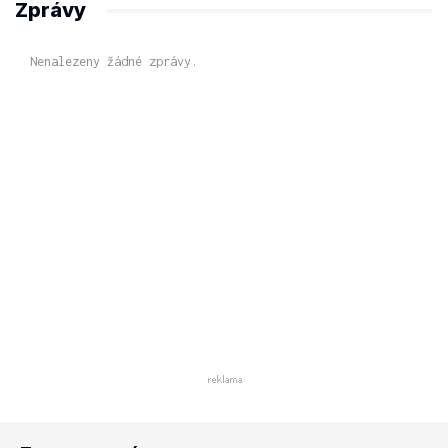
Zprávy
Nenalezeny žádné zprávy.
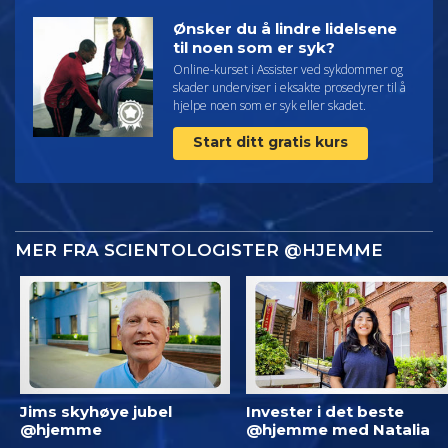
Ønsker du å lindre lidelsene
til noen som er syk?
Online-kurset i Assister ved sykdommer og
skader underviser i eksakte prosedyrer til å
hjelpe noen som er syk eller skadet.
Start ditt gratis kurs
MER FRA SCIENTOLOGISTER @HJEMME
Jims skyhøye jubel
Invester i det beste
@hjemme
@hjemme med Natalia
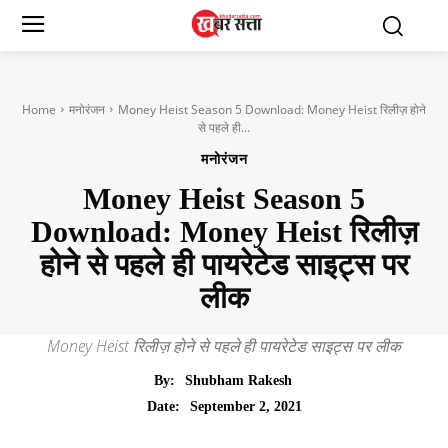
Home
मनोरंजन
Money Heist Season 5 Download: Money Heist रिलीज़ होने
से पहले ही...
मनोरंजन
Money Heist Season 5
Download: Money Heist रिलीज़
होने से पहले ही पायरेटेड साइट्स पर
लीक
Money Heist रिलीज़ होने से पहले ही पायरेटेड साइट्स पर लीक
By:
Shubham Rakesh
September 2, 2021
Date:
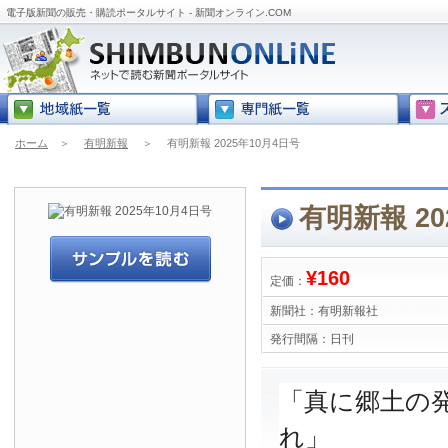
電子版新聞の販売・購読ポータルサイト - 新聞オンライン.COM
ホーム
＞
有明新報
＞
有明新報 2025年10月4日号
有明新報 20
¥160
定価：
新聞社：
有明新報社
発行間隔：
日刊
「真に郷土の
れ」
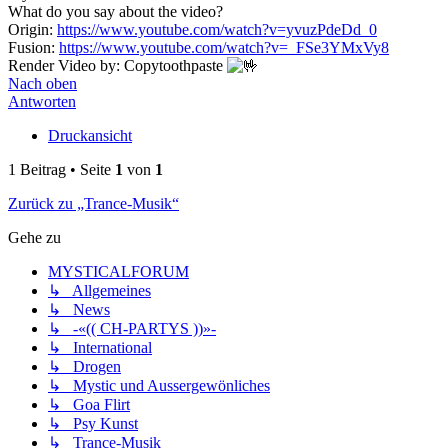
What do you say about the video?
Origin:
https://www.youtube.com/watch?v=yvuzPdeDd_0
Fusion:
https://www.youtube.com/watch?v=_FSe3YMxVy8
Render Video by: Copytoothpaste
Nach oben
Antworten
Druckansicht
1 Beitrag • Seite
1
von
1
Zurück zu „Trance-Musik“
Gehe zu
MYSTICALFORUM
↳ Allgemeines
↳ News
↳ -«(( CH-PARTYS ))»-
↳ International
↳ Drogen
↳ Mystic und Aussergewönliches
↳ Goa Flirt
↳ Psy Kunst
↳ Trance-Musik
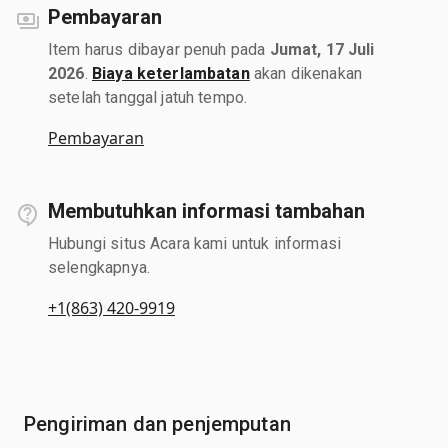
Pembayaran
Item harus dibayar penuh pada
Jumat, 17 Juli
2026
.
Biaya keterlambatan
akan dikenakan
setelah tanggal jatuh tempo.
Pembayaran
Membutuhkan informasi tambahan
Hubungi situs Acara kami untuk informasi
selengkapnya.
+1(863) 420-9919
Pengiriman dan penjemputan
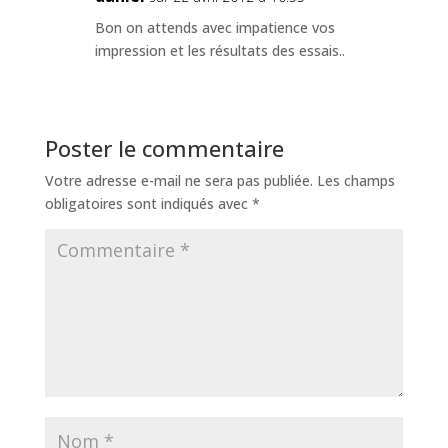
Bon on attends avec impatience vos
impression et les résultats des essais..
Poster le commentaire
Votre adresse e-mail ne sera pas publiée.
Les champs
obligatoires sont indiqués avec
*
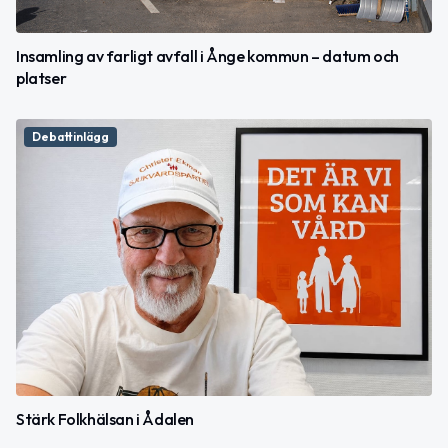
Insamling av farligt avfall i Ånge kommun – datum och
platser
Debattinlägg
Stärk Folkhälsan i Ådalen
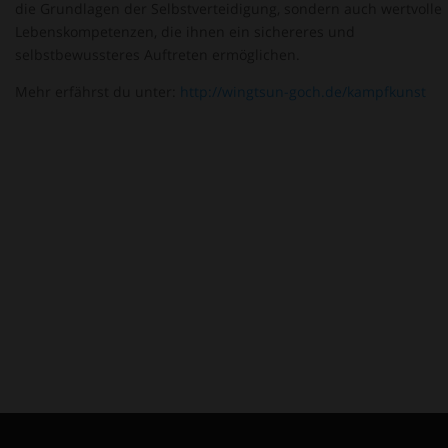
die Grundlagen der Selbstverteidigung, sondern auch wertvolle
Lebenskompetenzen, die ihnen ein sichereres und
selbstbewussteres Auftreten ermöglichen.
Mehr erfährst du unter:
http://wingtsun-goch.de/kampfkunst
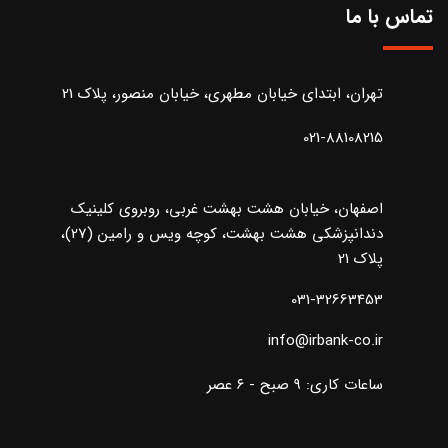
تماس با ما
تهران، ابتدای خیابان مطهری، خیابان منصور، پلاک 21
021-88108215
اصفهان، خیابان هشت بهشت غربی، روبروی کلینیک
دندانپزشکی هشت بهشت، کوچه ویس و رامین (27)،
پلاک 21
031-32663453
info@irbank-co.ir
ساعات کاری: ۹ صبح - ۶ عصر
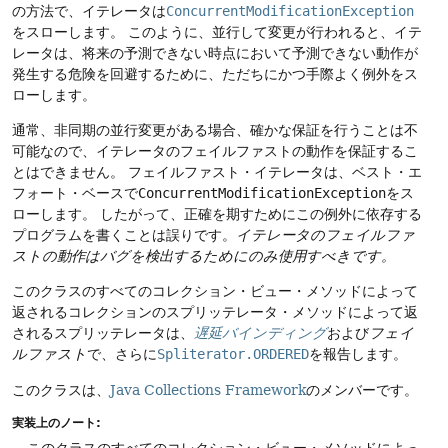
の方法で、イテレータは
ConcurrentModificationException
をスローします。
このように、並行して変更が行われると、イテ
レータは、将来の予測できない時点において予測できない動作が
発生する危険を回避するために、ただちにかつ手際よく例外をス
ローします。
通常、非同期の並行変更がある場合、確かな保証を行うことは不
可能なので、イテレータのフェイルファストの動作を保証するこ
とはできません。
フェイルファスト・イテレータは、ベスト・エ
フォート・ベースで
ConcurrentModificationException
をス
ローします。
したがって、正確を期すためにこの例外に依存する
プログラムを書くことは誤りです。
イテレータのフェイルファ
ストの動作はバグを検出するためにのみ使用すべきです。
このクラスのすべてのコレクション・ビュー・メソッドによって
返されるコレクションのスプリッテレータ・メソッドによって返
されるスプリッテレータは、
遅延バインディング
および
フェイ
ルファスト
で、さらに
Spliterator.ORDERED
を報告します。
このクラスは、
Java Collections Framework
のメンバーです。
実装上のノート:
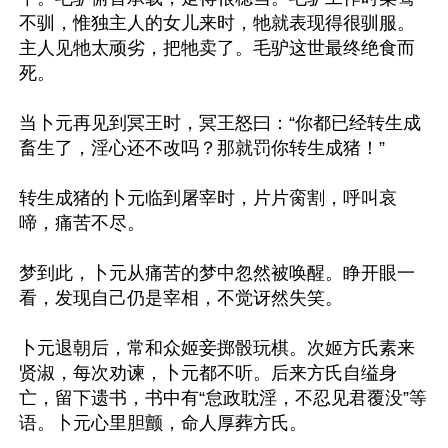
不驯，惟独主人的女儿来时，牠就表现得很驯服。
主人见牠太顽劣，把牠卖了。毛驴这世最终绝食而
死。

当卜元再见到冥王时，冥王怒曰：“你都已经转生成
畜生了，淫心还不改吗？那就罚你转生成猪！”

转生成猪的卜元临到屠宰时，片片脔割，呼叫哀
啼，痛苦不尽。

梦到此，卜元从痛苦的梦中忽然被唤醒。睁开眼一
看，发现自己仍是宰相，不觉讶然失笑。

卜元退朝后，常和众姬妾掷骰玩棋。次姬方氏素来
贤淑，每次劝谏，卜元都不听。后来方氏自缢身
亡，留下遗书，书中有“怠政耽淫，不忍见君覆没”等
语。卜元心里胆颤，命人厚葬方氏。
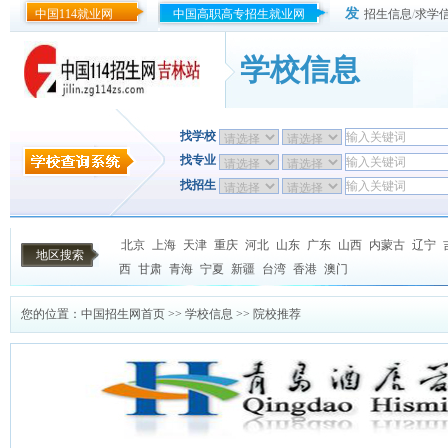
发
中国114就业网
中国高职高专招生就业网
招生信息
/
求学
学校信息
找学校
找专业
找招生
北京
上海
天津
重庆
河北
山东
广东
山西
内蒙古
辽宁
地区搜索
西
甘肃
青海
宁夏
新疆
台湾
香港
澳门
您的位置：
中国招生网首页
>>
学校信息
>> 院校推荐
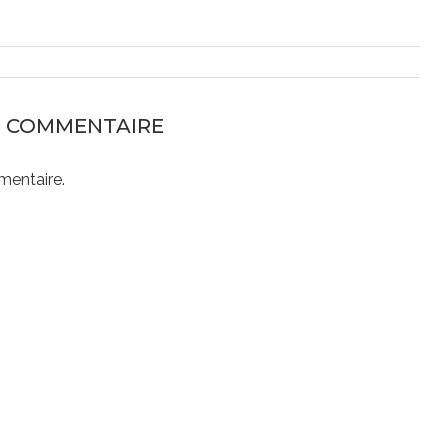
N COMMENTAIRE
mentaire.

━━━━━━━━━━━━━━━━

What the task requires:
Give every line of text from the entries above as a Markdown table with the columns Row and Line, numbering the rows in order. Leave out blank lines and the pictures.

Written response:
| Row | Line |
|---|---|
| 1 | Zprávy |
| 2 | Nenalezeny žádné zprávy. |
| 3 | Ønsker du å lindre lidelsene |
| 4 | til noen som er syk? |
| 5 | Online-kurset i Assister ved sykdommer og |
| 6 | skader underviser i eksakte prosedyrer til å |
| 7 | hjelpe noen som er syk eller skadet. |
| 8 | Start ditt gratis kurs |
| 9 | MER FRA SCIENTOLOGISTER @HJEMME |
| 10 | Jims skyhøye jubel |
| 11 | Invester i det beste |
| 12 | @hjemme |
| 13 | @hjemme med Natalia |
| 14 | Home |
| 15 | मनोरंजन |
| 16 | Money Heist Season 5 Download: Money Heist रिलीज़ होने |
| 17 | से पहले ही... |
| 18 | मनोरंजन |
| 19 | Money Heist Season 5 |
| 20 | Download: Money Heist रिलीज़ |
| 21 | होने से पहले ही पायरेटेड साइट्स पर |
| 22 | लीक |
| 23 | Money Heist रिलीज़ होने से पहले ही पायरेटेड साइट्स पर लीक |
| 24 | By: |
| 25 | Shubham Rakesh |
| 26 | September 2, 2021 |
| 27 | Date: |
| 28 | 電子版新聞の販売・購読ポータルサイト - 新聞オンライン.COM |
| 29 | ホーム |
| 30 | ＞ |
| 31 | 有明新報 |
| 32 | ＞ |
| 33 | 有明新報 2025年10月4日号 |
| 34 | 有明新報 20 |
| 35 | ¥160 |
| 36 | 定価： |
| 37 | 新聞社： |
| 38 | 有明新報社 |
| 39 | 発行間隔： |
| 40 | 日刊 |
| 41 | 「真に郷土の |
| 42 | れ」 |
| 43 | What do you say about the video? |
| 44 | Origin: |
| 45 | https://www.youtube.com/watch?v=yvuzPdeDd_0 |
| 46 | Fusion: |
| 47 | https://www.youtube.com/watch?v=_FSe3YMxVy8 |
| 48 | Render Video by: Copytoothpaste |
| 49 | Nach oben |
| 50 | Antworten |
| 51 | Druckansicht |
| 52 | 1 Beitrag • Seite |
| 53 | 1 |
| 54 | von |
| 55 | 1 |
| 56 | Zurück zu „Trance-Musik“ |
| 57 | Gehe zu |
| 58 | MYSTICALFORUM |
| 59 | ↳ Allgemeines |
| 60 | ↳ News |
| 61 | ↳ -«(( CH-PARTYS ))»- |
| 62 | ↳ International |
| 63 | ↳ Drogen |
| 64 | ↳ Mystic und Aussergewönliches |
| 65 | ↳ Goa Flirt |
| 66 | ↳ Psy Kunst |
| 67 | ↳ Trance-Musik |
| 68 | Pembayaran |
| 69 | Item harus dibayar penuh pada |
| 70 | Jumat, 17 Juli |
| 71 | 2026 |
| 72 | . |
| 73 | Biaya keterlambatan |
| 74 | akan dikenakan |
| 75 | setelah tanggal jatuh tempo. |
| 76 | Pembayaran |
| 77 | Membutuhkan informasi tambahan |
| 78 | Hubungi situs Acara kami untuk informasi |
| 79 | selengkapnya. |
| 80 | +1(863) 420-9919 |
| 81 | Pengiriman dan penjemputan |
| 82 | Bon on attends avec impatience vos |
| 83 | impression et les résultats des essais.. |
| 84 | Poster le commentaire |
| 85 | Votre adresse e-mail ne sera pas publiée. |
| 86 | Les champs |
| 87 | obligatoires sont indiqués avec |
| 88 | * |
| 89 | Insamling av farligt avfall i Ånge kommun – datum och |
| 90 | platser |
| 91 | Debattinlägg |
| 92 | Stärk Folkhälsan i Ådalen |
| 93 | die Grundlagen der Selbstverteidigung, sondern auch wertvolle |
| 94 | Lebenskompetenzen, die ihnen ein sichereres und |
| 95 | selbstbewussteres Auftreten ermöglichen. |
| 96 | Mehr erfährst du unter: |
| 97 | http://wingtsun-goch.de/kampfkunst |
| 98 | تماس با ما |
| 99 | تهران، ابتدای خیابان مطهری، خیابان منصور، پلاک 21 |
| 100 | 021-88108215 |
| 101 | اصفهان، خیابان هشت بهشت غربی، روبروی کلینیک |
| 102 | دندانپزشکی هشت بهشت، کوچه ویس و رامین (27)، |
| 103 | پلاک 21 |
| 104 | 031-32663453 |
| 105 | info@irbank-co.ir |
| 106 | ساعات کاری: ۹ صبح - ۶ عصر |
| 107 | の方法で、イテレータは |
| 108 | ConcurrentModificationException |
| 109 | をスローします。 |
| 110 | このように、並行して変更が行われると、イテ |
| 111 | レータは、将来の予測できない時点において予測できない動作が |
| 112 | 発生する危険を回避するために、ただちにかつ手際よく例外をス |
| 113 | ローします。 |
| 114 | 通常、非同期の並行変更がある場合、確かな保証を行うことは不 |
| 115 | 可能なので、イテレータのフェイルファストの動作を保証するこ |
| 116 | とはできません。 |
| 117 | フェイルファスト・イテレータは、ベスト・エ |
| 118 | フォート・ベースで |
| 119 | ConcurrentModificationException |
| 120 | をス |
| 121 | ローします。 |
| 122 | したがって、正確を期すためにこの例外に依存する |
| 123 | プログラムを書くことは誤りです。 |
| 124 | イテレータのフェイルファ |
| 125 | ストの動作はバグを検出するためにのみ使用すべきです。 |
| 126 | このクラスのすべてのコレクション・ビュー・メソッドによって |
| 127 | 返されるコレクションのスプリッテレータ・メソッドによって返 |
| 128 | されるスプリッテレータは、 |
| 129 | 遅延バインディング |
| 130 | および |
| 131 | フェイ |
| 132 | ルファスト |
| 133 | で、さらに |
| 134 | Spliterator.ORDERED |
| 135 | を報告します。 |
| 136 | このクラスは、 |
| 137 | Java Collections Framework |
| 138 | のメンバーです。 |
| 139 | 実装上のノート: |
| 140 | 不驯，惟独主人的女儿来时，牠就表现得很驯服。 |
| 141 | 主人见牠太顽劣，把牠卖了。毛驴这世最终绝食而 |
| 142 | 死。 |
| 143 | 当卜元再见到冥王时，冥王怒曰：“你都已经转生成 |
| 144 | 畜生了，淫心还不改吗？那就罚你转生成猪！” |
| 145 | 转生成猪的卜元临到屠宰时，片片脔割，呼叫哀 |
| 146 | 啼，痛苦不尽。 |
| 147 | 梦到此，卜元从痛苦的梦中忽然被唤醒。睁开眼一 |
| 148 | 看，发现自己仍是宰相，不觉讶然失笑。 |
| 149 | 卜元退朝后，常和众姬妾掷骰玩棋。次姬方氏素来 |
| 150 | 贤淑，每次劝谏，卜元都不听。后来方氏自缢身 |
| 151 | 亡，留下遗书，书中有“怠政耽淫，不忍见君覆没”等 |
| 152 | 语。卜元心里胆颤，命人厚葬方氏。 |
| 153 | 发 |
| 154 | 中国114就业网 |
| 155 | 中国高职高专招生就业网 |
| 156 | 招生信息 |
| 157 | / |
| 158 | 求学 |
| 159 | 学校信息 |
| 160 | 找学校 |
| 161 | 找专业 |
| 162 | 找招生 |
| 163 | 北京 |
| 164 | 上海 |
| 165 | 天津 |
| 166 | 重庆 |
| 167 | 河北 |
| 168 | 山东 |
| 169 | 广东 |
| 170 | 山西 |
| 171 | 内蒙古 |
| 172 | 辽宁 |
| 173 | 地区搜索 |
| 174 | 西 |
| 175 | 甘肃 |
| 176 | 青海 |
| 177 | 宁夏 |
| 178 | 新疆 |
| 179 | 台湾 |
| 180 | 香港 |
| 181 | 澳门 |
| 182 | 您的位置： |
| 183 | 中国招生网首页 |
| 184 | >> |
| 185 | 学校信息 |
| 186 | >> 院校推荐 |
| 187 | N COMMENTAIRE |
| 188 | mentaire. |